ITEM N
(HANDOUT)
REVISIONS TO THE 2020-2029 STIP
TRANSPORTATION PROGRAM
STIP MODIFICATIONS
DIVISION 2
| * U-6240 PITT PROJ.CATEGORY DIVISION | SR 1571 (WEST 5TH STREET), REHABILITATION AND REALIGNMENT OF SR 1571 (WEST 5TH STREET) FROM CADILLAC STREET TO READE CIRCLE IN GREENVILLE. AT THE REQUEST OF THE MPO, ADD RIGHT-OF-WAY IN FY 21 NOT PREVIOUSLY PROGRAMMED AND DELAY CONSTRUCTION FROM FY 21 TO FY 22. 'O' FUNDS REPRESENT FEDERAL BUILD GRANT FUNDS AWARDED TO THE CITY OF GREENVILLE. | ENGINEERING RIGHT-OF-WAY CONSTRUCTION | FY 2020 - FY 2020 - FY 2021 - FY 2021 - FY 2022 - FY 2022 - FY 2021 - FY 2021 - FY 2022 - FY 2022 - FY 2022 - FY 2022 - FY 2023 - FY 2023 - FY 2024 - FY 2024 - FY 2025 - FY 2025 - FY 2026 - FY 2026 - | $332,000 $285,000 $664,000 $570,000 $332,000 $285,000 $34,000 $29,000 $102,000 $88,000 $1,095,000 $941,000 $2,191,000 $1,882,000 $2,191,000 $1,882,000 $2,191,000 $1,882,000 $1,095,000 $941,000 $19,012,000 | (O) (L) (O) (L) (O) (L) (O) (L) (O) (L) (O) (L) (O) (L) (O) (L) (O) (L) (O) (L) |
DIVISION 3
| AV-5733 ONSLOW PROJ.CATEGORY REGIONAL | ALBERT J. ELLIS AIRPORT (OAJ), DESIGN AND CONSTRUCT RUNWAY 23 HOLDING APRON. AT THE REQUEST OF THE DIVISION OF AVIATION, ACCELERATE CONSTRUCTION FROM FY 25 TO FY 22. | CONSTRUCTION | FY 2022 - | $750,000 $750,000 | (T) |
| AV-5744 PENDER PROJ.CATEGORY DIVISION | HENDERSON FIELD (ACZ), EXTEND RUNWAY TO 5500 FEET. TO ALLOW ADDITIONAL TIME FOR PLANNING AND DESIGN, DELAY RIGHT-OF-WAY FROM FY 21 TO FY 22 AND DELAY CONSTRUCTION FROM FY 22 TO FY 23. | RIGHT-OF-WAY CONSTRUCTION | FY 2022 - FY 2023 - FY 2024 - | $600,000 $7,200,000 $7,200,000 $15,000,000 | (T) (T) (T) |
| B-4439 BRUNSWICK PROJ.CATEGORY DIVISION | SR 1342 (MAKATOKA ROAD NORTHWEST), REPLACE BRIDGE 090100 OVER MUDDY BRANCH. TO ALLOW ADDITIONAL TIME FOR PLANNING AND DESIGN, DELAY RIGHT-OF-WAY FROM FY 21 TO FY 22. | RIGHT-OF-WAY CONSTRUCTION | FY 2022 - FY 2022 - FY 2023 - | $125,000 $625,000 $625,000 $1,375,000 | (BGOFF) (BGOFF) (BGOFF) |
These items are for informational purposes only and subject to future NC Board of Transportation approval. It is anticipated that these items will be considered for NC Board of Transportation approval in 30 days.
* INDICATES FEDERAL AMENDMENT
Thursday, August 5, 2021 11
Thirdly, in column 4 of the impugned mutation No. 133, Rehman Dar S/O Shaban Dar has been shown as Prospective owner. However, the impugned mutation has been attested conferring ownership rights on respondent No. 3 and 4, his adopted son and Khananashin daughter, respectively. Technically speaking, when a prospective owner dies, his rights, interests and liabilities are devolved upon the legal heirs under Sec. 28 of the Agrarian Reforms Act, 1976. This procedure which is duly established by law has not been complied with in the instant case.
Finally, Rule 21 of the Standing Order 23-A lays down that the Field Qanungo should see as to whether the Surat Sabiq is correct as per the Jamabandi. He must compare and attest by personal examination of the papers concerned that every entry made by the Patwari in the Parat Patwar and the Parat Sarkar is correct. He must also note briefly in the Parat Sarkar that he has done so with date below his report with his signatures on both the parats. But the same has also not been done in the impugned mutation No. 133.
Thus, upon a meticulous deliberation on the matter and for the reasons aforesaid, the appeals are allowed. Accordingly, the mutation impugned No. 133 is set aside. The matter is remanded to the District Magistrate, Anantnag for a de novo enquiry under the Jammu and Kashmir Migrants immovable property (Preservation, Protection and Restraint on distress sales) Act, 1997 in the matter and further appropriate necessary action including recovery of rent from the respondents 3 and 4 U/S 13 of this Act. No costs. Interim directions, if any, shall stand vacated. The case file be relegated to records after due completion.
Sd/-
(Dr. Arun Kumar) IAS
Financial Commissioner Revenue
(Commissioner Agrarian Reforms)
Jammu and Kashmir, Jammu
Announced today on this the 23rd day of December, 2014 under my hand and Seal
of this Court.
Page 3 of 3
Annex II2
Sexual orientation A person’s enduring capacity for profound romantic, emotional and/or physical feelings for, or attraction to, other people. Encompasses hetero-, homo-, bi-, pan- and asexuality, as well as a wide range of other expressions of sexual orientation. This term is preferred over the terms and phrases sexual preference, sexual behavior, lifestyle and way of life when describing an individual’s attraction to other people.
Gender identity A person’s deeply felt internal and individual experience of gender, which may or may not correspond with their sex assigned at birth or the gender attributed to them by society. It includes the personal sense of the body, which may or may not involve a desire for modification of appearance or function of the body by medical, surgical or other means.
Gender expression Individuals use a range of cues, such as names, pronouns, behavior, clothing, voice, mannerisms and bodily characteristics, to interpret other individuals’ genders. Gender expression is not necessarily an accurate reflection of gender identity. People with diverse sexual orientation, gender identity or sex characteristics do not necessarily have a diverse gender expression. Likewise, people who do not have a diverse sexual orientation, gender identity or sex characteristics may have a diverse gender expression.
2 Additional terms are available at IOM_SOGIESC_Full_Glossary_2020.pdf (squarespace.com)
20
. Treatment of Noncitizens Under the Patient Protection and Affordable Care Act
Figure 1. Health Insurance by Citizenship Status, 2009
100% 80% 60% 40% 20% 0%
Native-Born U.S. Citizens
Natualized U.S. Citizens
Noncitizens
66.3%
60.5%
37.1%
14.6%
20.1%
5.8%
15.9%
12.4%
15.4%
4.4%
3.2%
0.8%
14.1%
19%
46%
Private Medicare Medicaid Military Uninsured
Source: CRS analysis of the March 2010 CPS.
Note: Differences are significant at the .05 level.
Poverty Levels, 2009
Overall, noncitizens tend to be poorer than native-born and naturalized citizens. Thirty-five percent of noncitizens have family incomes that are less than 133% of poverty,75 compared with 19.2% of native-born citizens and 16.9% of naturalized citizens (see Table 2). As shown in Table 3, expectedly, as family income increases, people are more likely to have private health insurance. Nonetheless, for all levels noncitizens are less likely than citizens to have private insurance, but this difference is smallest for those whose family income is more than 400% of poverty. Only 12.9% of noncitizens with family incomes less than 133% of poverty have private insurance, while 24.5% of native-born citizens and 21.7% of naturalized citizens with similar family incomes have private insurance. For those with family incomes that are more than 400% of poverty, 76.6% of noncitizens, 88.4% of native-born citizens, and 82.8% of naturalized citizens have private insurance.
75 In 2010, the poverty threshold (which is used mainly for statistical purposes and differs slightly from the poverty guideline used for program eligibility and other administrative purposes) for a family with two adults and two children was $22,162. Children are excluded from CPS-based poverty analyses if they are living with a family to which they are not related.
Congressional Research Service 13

════

**Exercise prompt**: Return the entries above in full and exactly as written.

**Problem solution**:
ITEM N
(HANDOUT)
REVISIONS TO THE 2020-2029 STIP
TRANSPORTATION PROGRAM
STIP MODIFICATIONS
DIVISION 2
| * U-6240 PITT PROJ.CATEGORY DIVISION | SR 1571 (WEST 5TH STREET), REHABILITATION AND REALIGNMENT OF SR 1571 (WEST 5TH STREET) FROM CADILLAC STREET TO READE CIRCLE IN GREENVILLE. AT THE REQUEST OF THE MPO, ADD RIGHT-OF-WAY IN FY 21 NOT PREVIOUSLY PROGRAMMED AND DELAY CONSTRUCTION FROM FY 21 TO FY 22. 'O' FUNDS REPRESENT FEDERAL BUILD GRANT FUNDS AWARDED TO THE CITY OF GREENVILLE. | ENGINEERING RIGHT-OF-WAY CONSTRUCTION | FY 2020 - FY 2020 - FY 2021 - FY 2021 - FY 2022 - FY 2022 - FY 2021 - FY 2021 - FY 2022 - FY 2022 - FY 2022 - FY 2022 - FY 2023 - FY 2023 - FY 2024 - FY 2024 - FY 2025 - FY 2025 - FY 2026 - FY 2026 - | $332,000 $285,000 $664,000 $570,000 $332,000 $285,000 $34,000 $29,000 $102,000 $88,000 $1,095,000 $941,000 $2,191,000 $1,882,000 $2,191,000 $1,882,000 $2,191,000 $1,882,000 $1,095,000 $941,000 $19,012,000 | (O) (L) (O) (L) (O) (L) (O) (L) (O) (L) (O) (L) (O) (L) (O) (L) (O) (L) (O) (L) |
DIVISION 3
| AV-5733 ONSLOW PROJ.CATEGORY REGIONAL | ALBERT J. ELLIS AIRPORT (OAJ), DESIGN AND CONSTRUCT RUNWAY 23 HOLDING APRON. AT THE REQUEST OF THE DIVISION OF AVIATION, ACCELERATE CONSTRUCTION FROM FY 25 TO FY 22. | CONSTRUCTION | FY 2022 - | $750,000 $750,000 | (T) |
| AV-5744 PENDER PROJ.CATEGORY DIVISION | HENDERSON FIELD (ACZ), EXTEND RUNWAY TO 5500 FEET. TO ALLOW ADDITIONAL TIME FOR PLANNING AND DESIGN, DELAY RIGHT-OF-WAY FROM FY 21 TO FY 22 AND DELAY CONSTRUCTION FROM FY 22 TO FY 23. | RIGHT-OF-WAY CONSTRUCTION | FY 2022 - FY 2023 - FY 2024 - | $600,000 $7,200,000 $7,200,000 $15,000,000 | (T) (T) (T) |
| B-4439 BRUNSWICK PROJ.CATEGORY DIVISION | SR 1342 (MAKATOKA ROAD NORTHWEST), REPLACE BRIDGE 090100 OVER MUDDY BRANCH. TO ALLOW ADDITIONAL TIME FOR PLANNING AND DESIGN, DELAY RIGHT-OF-WAY FROM FY 21 TO FY 22. | RIGHT-OF-WAY CONSTRUCTION | FY 2022 - FY 2022 - FY 2023 - | $125,000 $625,000 $625,000 $1,375,000 | (BGOFF) (BGOFF) (BGOFF) |
These items are for informational purposes only and subject to future NC Board of Transportation approval. It is anticipated that these items will be considered for NC Board of Transportation approval in 30 days.
* INDICATES FEDERAL AMENDMENT
Thursday, August 5, 2021 11
Thirdly, in column 4 of the impugned mutation No. 133, Rehman Dar S/O Shaban Dar has been shown as Prospective owner. However, the impugned mutation has been attested conferring ownership rights on respondent No. 3 and 4, his adopted son and Khananashin daughter, respectively. Technically speaking, when a prospective owner dies, his rights, interests and liabilities are devolved upon the legal heirs under Sec. 28 of the Agrarian Reforms Act, 1976. This procedure which is duly established by law has not been complied with in the instant case.
Finally, Rule 21 of the Standing Order 23-A lays down that the Field Qanungo should see as to whether the Surat Sabiq is correct as per the Jamabandi. He must compare and attest by personal examination of the papers concerned that every entry made by the Patwari in the Parat Patwar and the Parat Sarkar is correct. He must also note briefly in the Parat Sarkar that he has done so with date below his report with his signatures on both the parats. But the same has also not been done in the impugned mutation No. 133.
Thus, upon a meticulous deliberation on the matter and for the reasons aforesaid, the appeals are allowed. Accordingly, the mutation impugned No. 133 is set aside. The matter is remanded to the District Magistrate, Anantnag for a de novo enquiry under the Jammu and Kashmir Migrants immovable property (Preservation, Protection and Restraint on distress sales) Act, 1997 in the matter and further appropriate necessary action including recovery of rent from the respondents 3 and 4 U/S 13 of this Act. No costs. Interim directions, if any, shall stand vacated. The case file be relegated to records after due completion.
Sd/-
(Dr. Arun Kumar) IAS
Financial Commissioner Revenue
(Commissioner Agrarian Reforms)
Jammu and Kashmir, Jammu
Announced today on this the 23rd day of December, 2014 under my hand and Seal
of this Court.
Page 3 of 3
Annex II2
Sexual orientation A person’s enduring capacity for profound romantic, emotional and/or physical feelings for, or attraction to, other people. Encompasses hetero-, homo-, bi-, pan- and asexuality, as well as a wide range of other expressions of sexual orientation. This term is preferred over the terms and phrases sexual preference, sexual behavior, lifestyle and way of life when describing an individual’s attraction to other people.
Gender identity A person’s deeply felt internal and individual experience of gender, which may or may not correspond with their sex assigned at birth or the gender attributed to them by society. It includes the personal sense of the body, which may or may not involve a desire for modification of appearance or function of the body by medical, surgical or other means.
Gender expression Individuals use a range of cues, such as names, pronouns, behavior, clothing, voice, mannerisms and bodily characteristics, to interpret other individuals’ genders. Gender expression is not necessarily an accurate reflection of gender identity. People with diverse sexual orientation, gender identity or sex characteristics do not necessarily have a diverse gender expression. Likewise, people who do not have a diverse sexual orientation, gender identity or sex characteristics may have a diverse gender expression.
2 Additional terms are available at IOM_SOGIESC_Full_Glossary_2020.pdf (squarespace.com)
20
. Treatment of Noncitizens Under the Patient Protection and Affordable Care Act
Figure 1. Health Insurance by Citizenship Status, 2009
100% 80% 60% 40% 20% 0%
Native-Born U.S. Citizens
Natualized U.S. Citizens
Noncitizens
66.3%
60.5%
37.1%
14.6%
20.1%
5.8%
15.9%
12.4%
15.4%
4.4%
3.2%
0.8%
14.1%
19%
46%
Private Medicare Medicaid Military Uninsured
Source: CRS analysis of the March 2010 CPS.
Note: Differences are significant at the .05 level.
Poverty Levels, 2009
Overall, noncitizens tend to be poorer than native-born and naturalized citizens. Thirty-five percent of noncitizens have family incomes that are less than 133% of poverty,75 compared with 19.2% of native-born citizens and 16.9% of naturalized citizens (see Table 2). As shown in Table 3, expectedly, as family income increases, people are more likely to have private health insurance. Nonetheless, for all levels noncitizens are less likely than citizens to have private insurance, but this difference is smallest for those whose family income is more than 400% of poverty. Only 12.9% of noncitizens with family incomes less than 133% of poverty have private insurance, while 24.5% of native-born citizens and 21.7% of naturalized citizens with similar family incomes have private insurance. For those with family incomes that are more than 400% of poverty, 76.6% of noncitizens, 88.4% of native-born citizens, and 82.8% of naturalized citizens have private insurance.
75 In 2010, the poverty threshold (which is used mainly for statistical purposes and differs slightly from the poverty guideline used for program eligibility and other administrative purposes) for a family with two adults and two children was $22,162. Children are excluded from CPS-based poverty analyses if they are living with a family to which they are not related.
Congressional Research Service 13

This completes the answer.